• Records for processing
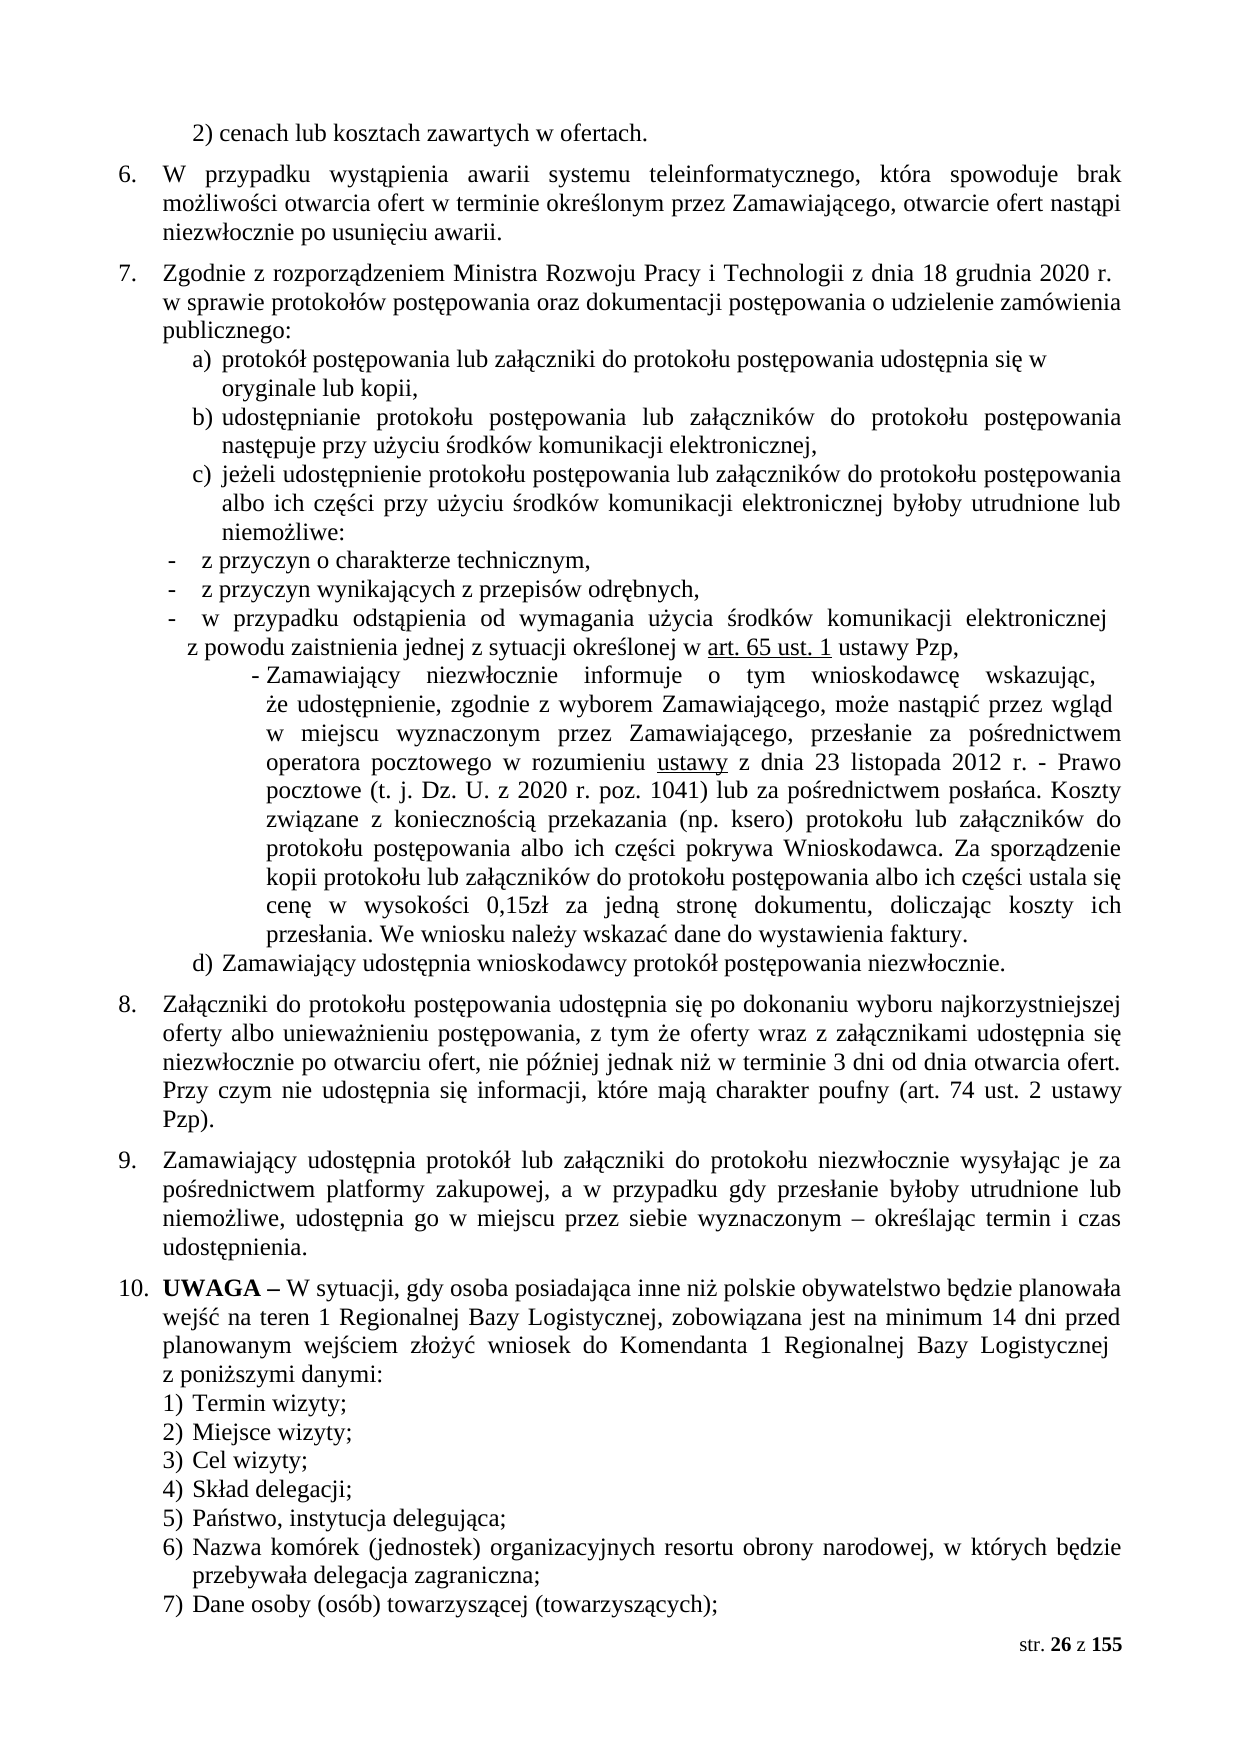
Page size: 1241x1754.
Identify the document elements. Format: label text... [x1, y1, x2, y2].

list Nazwa komórek (jednostek) organizacyjnych resortu obrony narodowej, w których będzie przebywała delegacja zagraniczna; [162, 1532, 1122, 1589]
list UWAGA – W sytuacji, gdy osoba posiadająca inne niż polskie obywatelstwo będzie planowała wejść na teren 1 Regionalnej Bazy Logistycznej, zobowiązana jest na minimum 14 dni przed planowanym wejściem złożyć wniosek do Komendanta 1 Regionalnej Bazy Logistycznej z poniższymi danymi: [118, 1273, 1122, 1388]
list Cel wizyty; [162, 1446, 1122, 1474]
list Zamawiający udostępnia protokół lub załączniki do protokołu niezwłocznie wysyłając je za pośrednictwem platformy zakupowej, a w przypadku gdy przesłanie byłoby utrudnione lub niemożliwe, udostępnia go w miejscu przez siebie wyznaczonym – określając termin i czas udostępnienia. [118, 1146, 1122, 1261]
list Miejsce wizyty; [162, 1417, 1122, 1446]
list Załączniki do protokołu postępowania udostępnia się po dokonaniu wyboru najkorzystniejszej oferty albo unieważnieniu postępowania, z tym że oferty wraz z załącznikami udostępnia się niezwłocznie po otwarciu ofert, nie później jednak niż w terminie 3 dni od dnia otwarcia ofert. Przy czym nie udostępnia się informacji, które mają charakter poufny (art. 74 ust. 2 ustawy Pzp). [118, 989, 1122, 1133]
text 2) cenach lub kosztach zawartych w ofertach. [192, 118, 1122, 147]
list z przyczyn o charakterze technicznym, [118, 546, 1122, 574]
list jeżeli udostępnienie protokołu postępowania lub załączników do protokołu postępowania albo ich części przy użyciu środków komunikacji elektronicznej byłoby utrudnione lub niemożliwe: [192, 459, 1122, 546]
list Dane osoby (osób) towarzyszącej (towarzyszących); [162, 1589, 1122, 1618]
list protokół postępowania lub załączniki do protokołu postępowania udostępnia się w oryginale lub kopii, [192, 344, 1122, 402]
list Zgodnie z rozporządzeniem Ministra Rozwoju Pracy i Technologii z dnia 18 grudnia 2020 r. w sprawie protokołów postępowania oraz dokumentacji postępowania o udzielenie zamówienia publicznego: [118, 258, 1122, 344]
list Państwo, instytucja delegująca; [162, 1503, 1122, 1532]
list udostępnianie protokołu postępowania lub załączników do protokołu postępowania następuje przy użyciu środków komunikacji elektronicznej, [192, 402, 1122, 459]
list w przypadku odstąpienia od wymagania użycia środków komunikacji elektronicznej z powodu zaistnienia jednej z sytuacji określonej w art. 65 ust. 1 ustawy Pzp, [118, 603, 1122, 661]
list Zamawiający niezwłocznie informuje o tym wnioskodawcę wskazując, że udostępnienie, zgodnie z wyborem Zamawiającego, może nastąpić przez wgląd w miejscu wyznaczonym przez Zamawiającego, przesłanie za pośrednictwem operatora pocztowego w rozumieniu ustawy z dnia 23 listopada 2012 r. - Prawo pocztowe (t. j. Dz. U. z 2020 r. poz. 1041) lub za pośrednictwem posłańca. Koszty związane z koniecznością przekazania (np. ksero) protokołu lub załączników do protokołu postępowania albo ich części pokrywa Wnioskodawca. Za sporządzenie kopii protokołu lub załączników do protokołu postępowania albo ich części ustala się cenę w wysokości 0,15zł za jedną stronę dokumentu, doliczając koszty ich przesłania. We wniosku należy wskazać dane do wystawienia faktury. [251, 661, 1122, 948]
list Skład delegacji; [162, 1474, 1122, 1503]
list W przypadku wystąpienia awarii systemu teleinformatycznego, która spowoduje brak możliwości otwarcia ofert w terminie określonym przez Zamawiającego, otwarcie ofert nastąpi niezwłocznie po usunięciu awarii. [118, 159, 1122, 246]
list z przyczyn wynikających z przepisów odrębnych, [118, 574, 1122, 603]
list Zamawiający udostępnia wnioskodawcy protokół postępowania niezwłocznie. [192, 948, 1122, 977]
list Termin wizyty; [162, 1388, 1122, 1417]
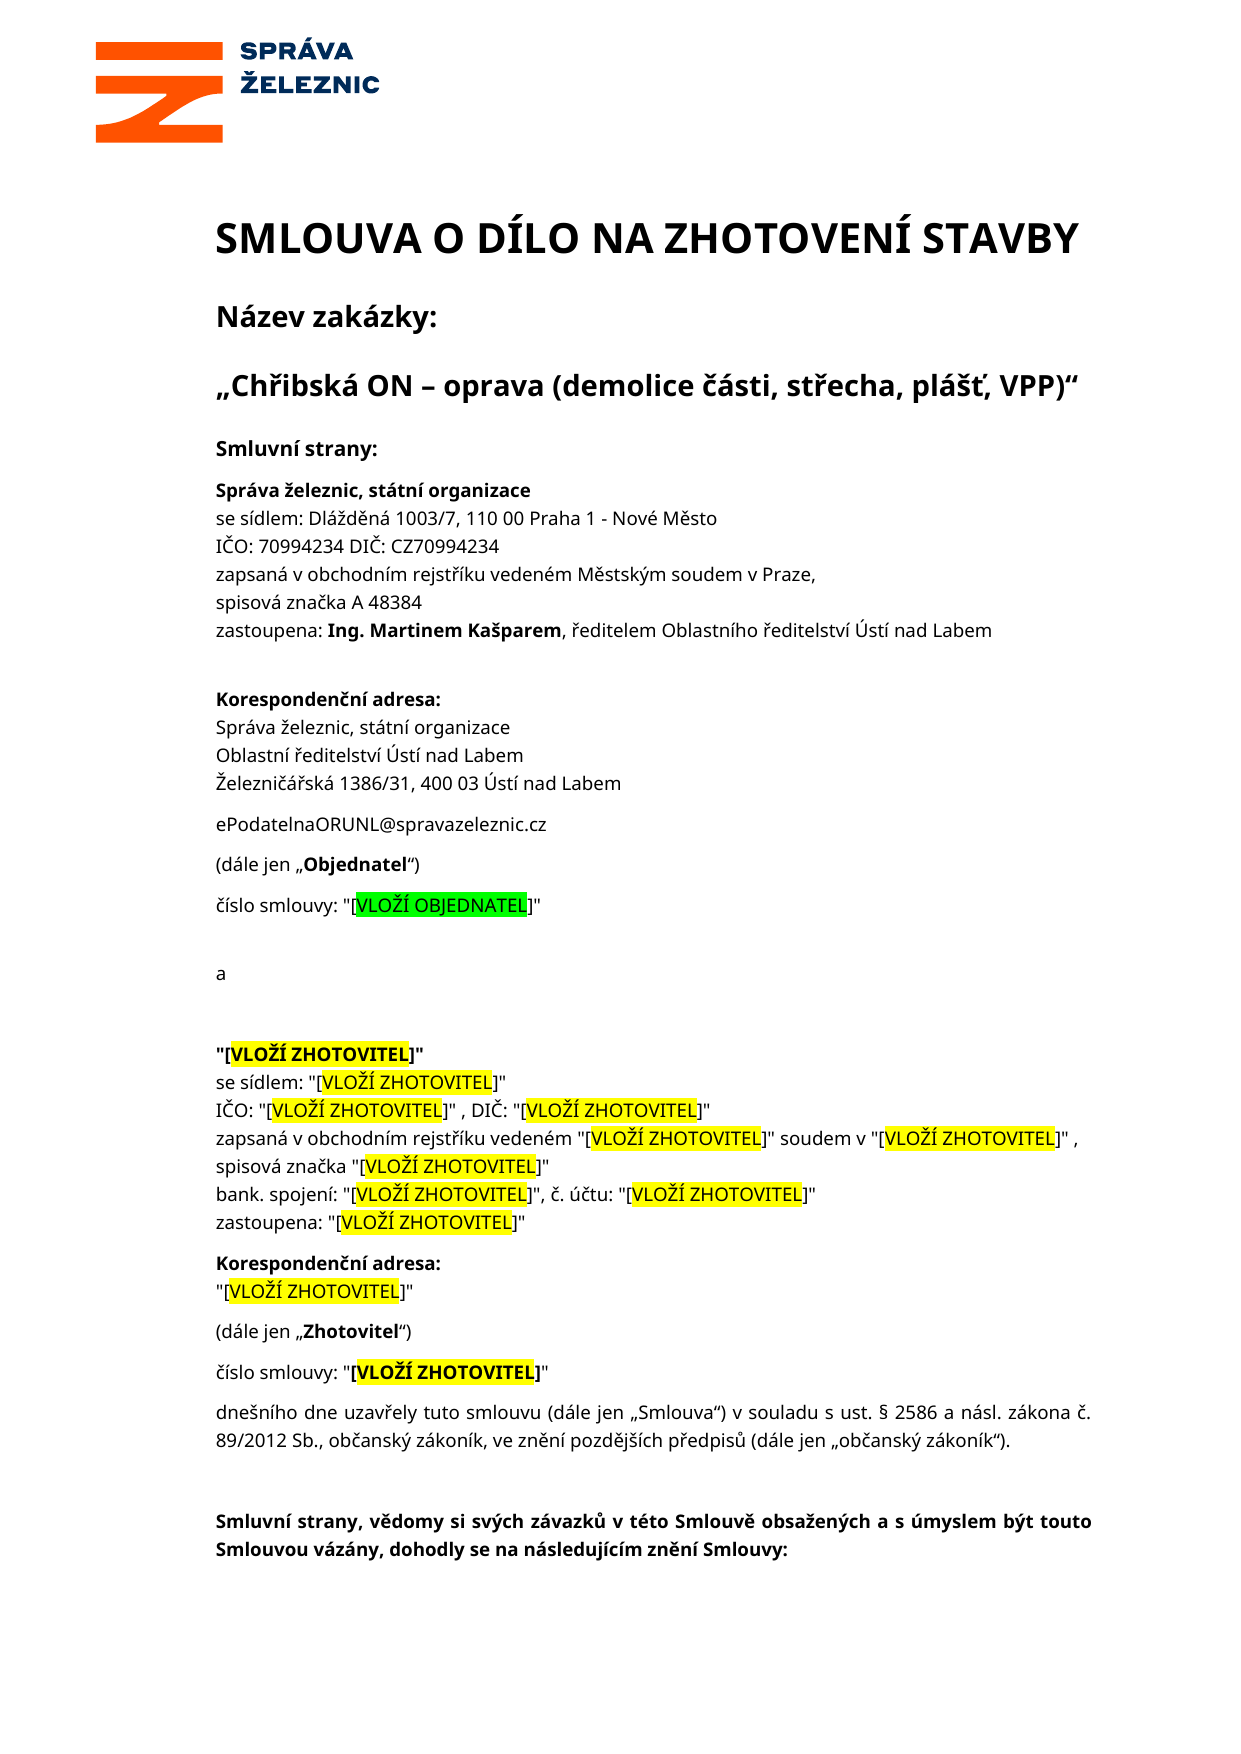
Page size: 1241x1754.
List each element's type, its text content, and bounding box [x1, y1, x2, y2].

• Activity
Copy out every entry above, character for character, excluding pictures.

• Solution to this task
Page size: 1241x1754.
Identify the document elements. Format: label text... [x1, y1, x2, y2].

list Nazwa komórek (jednostek) organizacyjnych resortu obrony narodowej, w których będzie przebywała delegacja zagraniczna; [162, 1532, 1122, 1589]
list UWAGA – W sytuacji, gdy osoba posiadająca inne niż polskie obywatelstwo będzie planowała wejść na teren 1 Regionalnej Bazy Logistycznej, zobowiązana jest na minimum 14 dni przed planowanym wejściem złożyć wniosek do Komendanta 1 Regionalnej Bazy Logistycznej z poniższymi danymi: [118, 1273, 1122, 1388]
list Cel wizyty; [162, 1446, 1122, 1474]
list Zamawiający udostępnia protokół lub załączniki do protokołu niezwłocznie wysyłając je za pośrednictwem platformy zakupowej, a w przypadku gdy przesłanie byłoby utrudnione lub niemożliwe, udostępnia go w miejscu przez siebie wyznaczonym – określając termin i czas udostępnienia. [118, 1146, 1122, 1261]
list Miejsce wizyty; [162, 1417, 1122, 1446]
list Załączniki do protokołu postępowania udostępnia się po dokonaniu wyboru najkorzystniejszej oferty albo unieważnieniu postępowania, z tym że oferty wraz z załącznikami udostępnia się niezwłocznie po otwarciu ofert, nie później jednak niż w terminie 3 dni od dnia otwarcia ofert. Przy czym nie udostępnia się informacji, które mają charakter poufny (art. 74 ust. 2 ustawy Pzp). [118, 989, 1122, 1133]
text 2) cenach lub kosztach zawartych w ofertach. [192, 118, 1122, 147]
list z przyczyn o charakterze technicznym, [118, 546, 1122, 574]
list jeżeli udostępnienie protokołu postępowania lub załączników do protokołu postępowania albo ich części przy użyciu środków komunikacji elektronicznej byłoby utrudnione lub niemożliwe: [192, 459, 1122, 546]
list Dane osoby (osób) towarzyszącej (towarzyszących); [162, 1589, 1122, 1618]
list protokół postępowania lub załączniki do protokołu postępowania udostępnia się w oryginale lub kopii, [192, 344, 1122, 402]
list Zgodnie z rozporządzeniem Ministra Rozwoju Pracy i Technologii z dnia 18 grudnia 2020 r. w sprawie protokołów postępowania oraz dokumentacji postępowania o udzielenie zamówienia publicznego: [118, 258, 1122, 344]
list Państwo, instytucja delegująca; [162, 1503, 1122, 1532]
list udostępnianie protokołu postępowania lub załączników do protokołu postępowania następuje przy użyciu środków komunikacji elektronicznej, [192, 402, 1122, 459]
list w przypadku odstąpienia od wymagania użycia środków komunikacji elektronicznej z powodu zaistnienia jednej z sytuacji określonej w art. 65 ust. 1 ustawy Pzp, [118, 603, 1122, 661]
list Zamawiający niezwłocznie informuje o tym wnioskodawcę wskazując, że udostępnienie, zgodnie z wyborem Zamawiającego, może nastąpić przez wgląd w miejscu wyznaczonym przez Zamawiającego, przesłanie za pośrednictwem operatora pocztowego w rozumieniu ustawy z dnia 23 listopada 2012 r. - Prawo pocztowe (t. j. Dz. U. z 2020 r. poz. 1041) lub za pośrednictwem posłańca. Koszty związane z koniecznością przekazania (np. ksero) protokołu lub załączników do protokołu postępowania albo ich części pokrywa Wnioskodawca. Za sporządzenie kopii protokołu lub załączników do protokołu postępowania albo ich części ustala się cenę w wysokości 0,15zł za jedną stronę dokumentu, doliczając koszty ich przesłania. We wniosku należy wskazać dane do wystawienia faktury. [251, 661, 1122, 948]
list Skład delegacji; [162, 1474, 1122, 1503]
list W przypadku wystąpienia awarii systemu teleinformatycznego, która spowoduje brak możliwości otwarcia ofert w terminie określonym przez Zamawiającego, otwarcie ofert nastąpi niezwłocznie po usunięciu awarii. [118, 159, 1122, 246]
list z przyczyn wynikających z przepisów odrębnych, [118, 574, 1122, 603]
list Zamawiający udostępnia wnioskodawcy protokół postępowania niezwłocznie. [192, 948, 1122, 977]
list Termin wizyty; [162, 1388, 1122, 1417]
Page size: 1241x1754.
List each element's type, its text content, and bounding box [x1, y1, x2, y2].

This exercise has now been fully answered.